Does anyone have anything to say about Maxxis detonators? or Bontrager road warrior select slick's?... are completely slick tyres slippy in the wet? 

thankings x


----------



## fossyant (22 Oct 2008)

Slick tyres make no difference in the wet, they actually are grippier. It's all down to the compound of the rubber. Bike tyres don't aquaplane !


----------



## mcb2080 (22 Oct 2008)

When I bought my Ridgeback Nemesis, they came with conti contact sports 26 x 1.5, my bike was very fast with these tyres on.

BUT I got a visit from the p fairy on my second outing

I rode them for about another two weeks and they where fine but I had lost confidence in them.

I moved to schwalbe marathon plus 26 x 1.75 and they have been great, I have done about 1000 miles so far BUT they are slower than the contis, not by much but they are slower.

I am thinking of going for schwalbe marathon supremes as they claim to be very fast but still offer as good punture protection as the smp's.

HTH's


----------



## rnscotch (22 Oct 2008)

I am currently using Conti City Contacts 26 x1.75, they are fast not had to many problems.
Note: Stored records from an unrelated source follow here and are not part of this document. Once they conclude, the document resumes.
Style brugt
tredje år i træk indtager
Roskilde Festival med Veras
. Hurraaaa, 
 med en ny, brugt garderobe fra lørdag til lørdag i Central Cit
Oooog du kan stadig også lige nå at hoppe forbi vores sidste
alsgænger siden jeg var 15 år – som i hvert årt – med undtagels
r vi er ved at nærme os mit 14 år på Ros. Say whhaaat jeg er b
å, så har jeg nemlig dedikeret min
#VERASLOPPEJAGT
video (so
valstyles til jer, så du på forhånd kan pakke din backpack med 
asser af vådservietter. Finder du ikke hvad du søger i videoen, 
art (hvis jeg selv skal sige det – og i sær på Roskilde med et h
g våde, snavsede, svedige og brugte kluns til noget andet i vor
I think i have had 3 punctures all big shards of glass and i have also found they are quite grippy.


----------



## BentMikey (22 Oct 2008)

I'm with Fossy, I like race tyres on my bikes because they handle well and are super light and grippy. Schwalbe Stelvios 28-406 on the 'bent, and Conti GP4000 23-622 on the Langster.

If you don't ride in the gutter, and don't ride in cycle paths/lanes, then you won't have too much problem with unplanned defl**tion events.


----------